We need property tax reform

Sen. Scott Dibble and Rep. Frank Hornstein in our Minnesota Legislature have promised to introduce legislation that will make our homestead property taxes fair and equitable. This effort must be applauded and supported by all Minnesota homeowners because it will be better than the famous Proposition 13 in California and it will truly rehabilitate our homestead property tax.

California’s Proposition 13 protects homeowners from excessive tax burden, but it does not make it fair and equitable. However, Dibble’s and Hornstein’s proposed legislation will make our Minnesota homestead property taxes fair and equitable for everybody, including the government. It will address the core problem of our homestead property tax concept rather than trying to fund relief programs for the aggrieved taxpayers. 

We perpetually hear homeowners complaining about their high property tax burdens that never get fixed or corrected. This complaint has been going on for a long time and the Legislature has been perpetually responding with various relief programs. However, now, Dibble and Hornstein will finally address the rogue nature of our homestead property tax with an objective analysis from the Minnesota Department of Revenue.

It turns out that the homestead property tax burden, for the whole group of Minnesota homeowners, is around 3 percent, or less, of their taxable incomes. For example, the total taxable income of all Minneapolis households was about $7.76 billion and the total property taxes paid by those households was about $240 million. That translates to about a 3 percent burden. But we know that a 3 percent burden is not uniformly applied to all households. That is the core problem of our present homestead property tax concept because some of us pay 40 percent while others only 1 percent. However, if every household paid the 3 percent, we would get the same tax revenue of $240 million.
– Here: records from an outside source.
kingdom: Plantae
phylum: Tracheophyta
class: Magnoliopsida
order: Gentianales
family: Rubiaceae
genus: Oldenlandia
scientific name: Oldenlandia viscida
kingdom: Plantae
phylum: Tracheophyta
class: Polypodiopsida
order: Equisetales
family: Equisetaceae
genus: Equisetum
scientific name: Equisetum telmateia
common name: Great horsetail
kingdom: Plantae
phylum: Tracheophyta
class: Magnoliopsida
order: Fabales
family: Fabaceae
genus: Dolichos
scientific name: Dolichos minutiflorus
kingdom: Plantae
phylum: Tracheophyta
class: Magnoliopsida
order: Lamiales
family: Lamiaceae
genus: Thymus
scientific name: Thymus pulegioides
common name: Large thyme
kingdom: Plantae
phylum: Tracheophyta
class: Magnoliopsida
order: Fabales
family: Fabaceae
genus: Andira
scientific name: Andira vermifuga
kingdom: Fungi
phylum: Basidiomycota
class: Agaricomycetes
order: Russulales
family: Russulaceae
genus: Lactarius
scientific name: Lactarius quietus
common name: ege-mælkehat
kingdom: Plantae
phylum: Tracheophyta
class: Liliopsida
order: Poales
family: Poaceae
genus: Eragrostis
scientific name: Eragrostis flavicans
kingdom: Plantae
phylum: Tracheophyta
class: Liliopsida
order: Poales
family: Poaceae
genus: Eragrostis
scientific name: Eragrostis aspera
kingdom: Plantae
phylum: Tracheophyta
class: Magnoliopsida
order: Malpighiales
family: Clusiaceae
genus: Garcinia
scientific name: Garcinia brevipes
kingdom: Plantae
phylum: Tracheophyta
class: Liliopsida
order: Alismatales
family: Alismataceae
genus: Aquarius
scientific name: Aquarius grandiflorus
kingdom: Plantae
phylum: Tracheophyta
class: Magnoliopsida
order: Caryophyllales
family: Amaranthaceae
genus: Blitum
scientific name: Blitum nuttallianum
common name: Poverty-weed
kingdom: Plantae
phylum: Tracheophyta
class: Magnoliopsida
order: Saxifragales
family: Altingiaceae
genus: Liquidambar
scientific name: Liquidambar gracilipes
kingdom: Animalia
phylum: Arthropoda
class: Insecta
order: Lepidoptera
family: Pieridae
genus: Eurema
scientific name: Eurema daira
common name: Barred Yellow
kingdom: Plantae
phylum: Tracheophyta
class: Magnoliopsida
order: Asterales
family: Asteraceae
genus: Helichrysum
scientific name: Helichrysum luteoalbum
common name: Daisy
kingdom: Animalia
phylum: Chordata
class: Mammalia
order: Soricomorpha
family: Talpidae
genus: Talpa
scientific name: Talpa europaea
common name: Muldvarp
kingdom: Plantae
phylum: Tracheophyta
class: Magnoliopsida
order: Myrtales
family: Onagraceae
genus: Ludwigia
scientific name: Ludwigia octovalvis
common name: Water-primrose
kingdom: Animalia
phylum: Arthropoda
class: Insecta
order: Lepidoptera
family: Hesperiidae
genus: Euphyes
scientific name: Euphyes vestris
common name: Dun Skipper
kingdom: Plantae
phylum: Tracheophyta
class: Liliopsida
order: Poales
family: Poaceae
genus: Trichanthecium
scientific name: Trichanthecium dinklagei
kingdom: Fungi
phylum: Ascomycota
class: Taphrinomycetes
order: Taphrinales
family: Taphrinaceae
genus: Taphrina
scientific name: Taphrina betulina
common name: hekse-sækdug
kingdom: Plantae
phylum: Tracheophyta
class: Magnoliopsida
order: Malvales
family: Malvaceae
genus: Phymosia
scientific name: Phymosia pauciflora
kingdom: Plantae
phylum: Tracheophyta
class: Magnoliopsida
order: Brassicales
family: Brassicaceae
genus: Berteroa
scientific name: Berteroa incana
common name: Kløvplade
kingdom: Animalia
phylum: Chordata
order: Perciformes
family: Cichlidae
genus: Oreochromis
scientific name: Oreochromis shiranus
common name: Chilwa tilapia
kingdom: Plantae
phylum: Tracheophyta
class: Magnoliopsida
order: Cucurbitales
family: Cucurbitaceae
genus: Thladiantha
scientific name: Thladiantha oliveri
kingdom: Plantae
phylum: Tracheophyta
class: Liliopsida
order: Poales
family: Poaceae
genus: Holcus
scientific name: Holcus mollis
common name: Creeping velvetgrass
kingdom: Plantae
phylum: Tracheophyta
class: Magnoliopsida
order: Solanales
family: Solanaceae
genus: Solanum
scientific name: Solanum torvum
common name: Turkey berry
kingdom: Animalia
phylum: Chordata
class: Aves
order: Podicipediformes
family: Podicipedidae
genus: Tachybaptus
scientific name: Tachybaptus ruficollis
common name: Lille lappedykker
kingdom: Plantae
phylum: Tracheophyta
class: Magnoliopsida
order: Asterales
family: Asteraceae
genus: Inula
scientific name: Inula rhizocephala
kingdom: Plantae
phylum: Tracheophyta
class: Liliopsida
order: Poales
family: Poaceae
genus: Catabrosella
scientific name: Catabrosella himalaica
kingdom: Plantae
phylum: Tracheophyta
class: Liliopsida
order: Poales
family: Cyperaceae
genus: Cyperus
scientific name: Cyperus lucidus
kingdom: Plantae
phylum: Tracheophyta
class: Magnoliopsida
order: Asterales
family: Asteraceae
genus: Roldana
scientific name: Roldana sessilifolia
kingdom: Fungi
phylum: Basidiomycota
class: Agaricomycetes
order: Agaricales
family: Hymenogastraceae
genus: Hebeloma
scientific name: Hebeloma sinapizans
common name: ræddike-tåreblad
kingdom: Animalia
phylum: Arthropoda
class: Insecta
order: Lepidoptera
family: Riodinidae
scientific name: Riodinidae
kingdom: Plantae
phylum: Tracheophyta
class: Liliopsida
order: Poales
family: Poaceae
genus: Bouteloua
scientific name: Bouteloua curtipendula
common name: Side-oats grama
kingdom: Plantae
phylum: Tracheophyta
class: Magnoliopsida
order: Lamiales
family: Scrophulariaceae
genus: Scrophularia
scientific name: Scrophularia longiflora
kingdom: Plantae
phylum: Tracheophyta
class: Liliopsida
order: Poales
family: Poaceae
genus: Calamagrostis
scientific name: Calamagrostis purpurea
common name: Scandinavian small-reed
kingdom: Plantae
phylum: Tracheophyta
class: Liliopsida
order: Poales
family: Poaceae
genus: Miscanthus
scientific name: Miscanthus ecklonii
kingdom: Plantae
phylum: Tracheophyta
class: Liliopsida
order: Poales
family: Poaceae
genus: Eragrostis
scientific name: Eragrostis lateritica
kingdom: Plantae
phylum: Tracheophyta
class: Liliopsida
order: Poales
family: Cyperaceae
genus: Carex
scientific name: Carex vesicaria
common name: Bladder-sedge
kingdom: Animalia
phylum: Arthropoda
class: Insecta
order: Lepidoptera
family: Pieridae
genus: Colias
The proposed legislation will adjust every household’s property tax burden, at the end of the year, to a uniform percentage of their taxable household income. The uniform percentage will be calculated by the DOR from the data collected on each taxing district.

As  an example, let us take the 3 percent as our uniform rate for Minneapolis. Then let us take a home that has a $3,000 property tax attached to it. If the owner of that home has a taxable income of $100,000, then his tax burden is right in line with the uniform rate. But if the owner’s income was $50,000 then his tax liability, at 3 percent, is $1,500 and he would get a refund of $1,500. But if the owner had an income of $150,000 then his 3 percent liability would be $4,500 and he would have to pay an additional $1,500.

The proposed legislation will correct the inequitable tax burdens that we have now while insuring the same tax revenue to our local governments. Please call your legislators and give them praise for finally proposing a fair homestead property tax adjustment where every body pays their fair share.